We are working on a PoC to index large volumes of web log files - approx 200GB/day raw (400GB/day after indexing). Based on initial tests we think we can dedicate appropriate hardware to the 'hot' nodes which index today's logs.
We would like to keep previous days read-only indexes searchable for 1-2 months, moving these to lower spec 'warm' nodes. Search volumes will be extremely low (a handful per hour) with many days indexes not receiving any searches on a typical day. We unfortunately can't snapshot/restore these as when a search is required, this needs to be fulfilled quickly.
Some rough stats:
- Approx 12 daily log indexes totaling 400GB (largest index approx. 200GB).
- Shards per index can be tweaked, but currently ranges from 5 to 10 for the largest (max 20GB shard size).
- We are using routing to route data (based on customer ID) to specific shards, and searches/aggregations will be limited to a single shard within an index.

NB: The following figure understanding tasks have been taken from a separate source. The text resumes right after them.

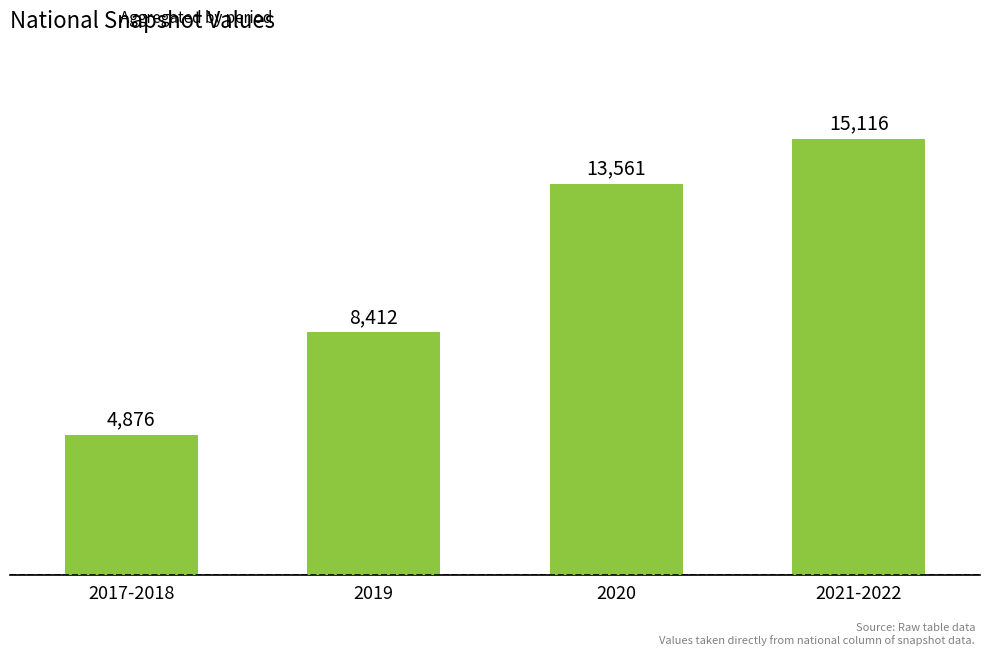

What is the value of the 1st bar from the left?

4876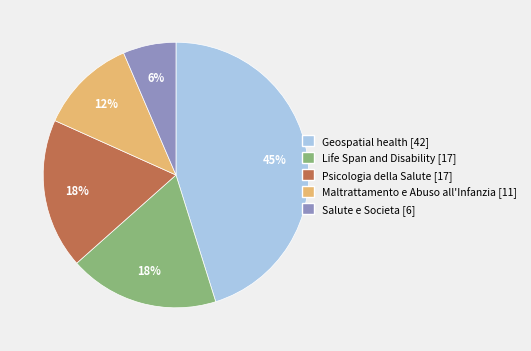

To the nearest percent, what is the difference between the largest and smallest slice percentages?

39%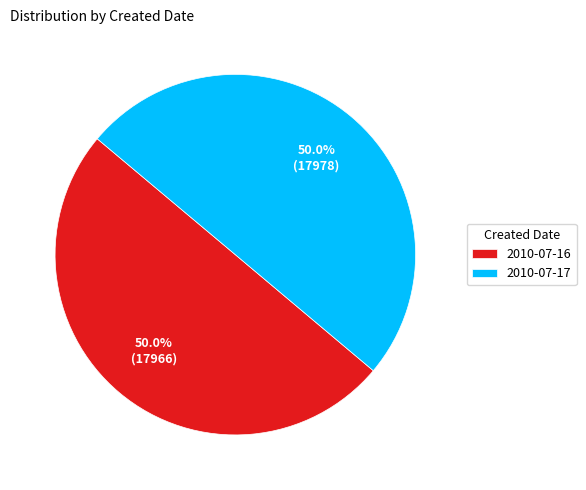

To the nearest percent, what is the average slice percentage?

50%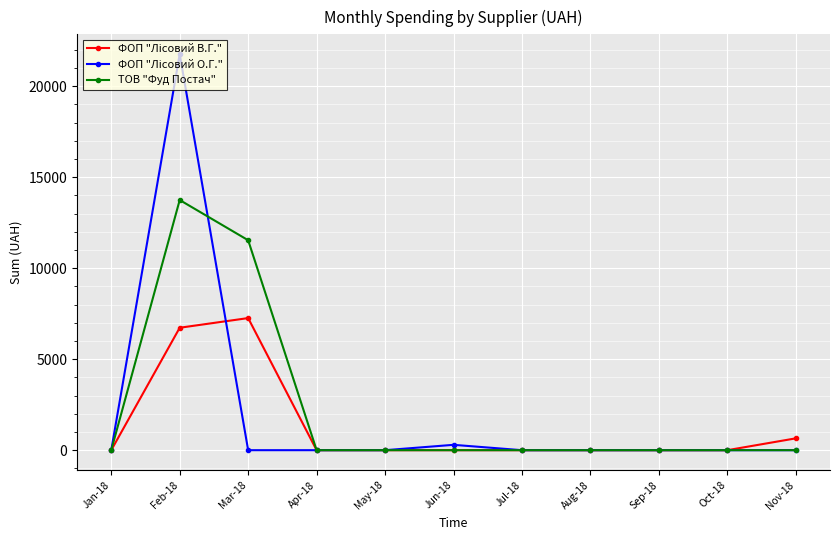

At which category is the sum across all series the highest?

Feb-18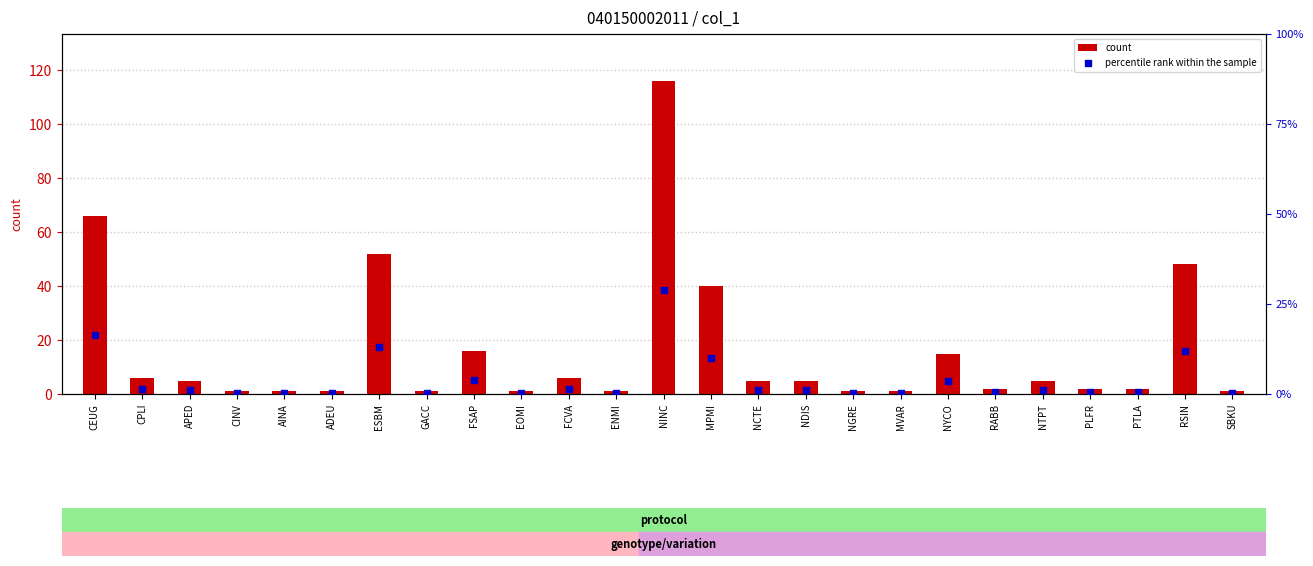

At which category is the sum across all series the highest?

NINC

To store a month's read only logs (weekdays only), this gives us:
- Total storage: 9TB
- Total indexes: ~260
- Total shards: ~1,400!
9TB of disk storage seems achievable over a small number of nodes, but we are concerned about node memory requirements to be able to perform occasional searches/aggregations, and how many nodes would be recommended.
We would appreciate any advice, resources or similar experiences for deployments with large 'warm' indexes and low search volumes.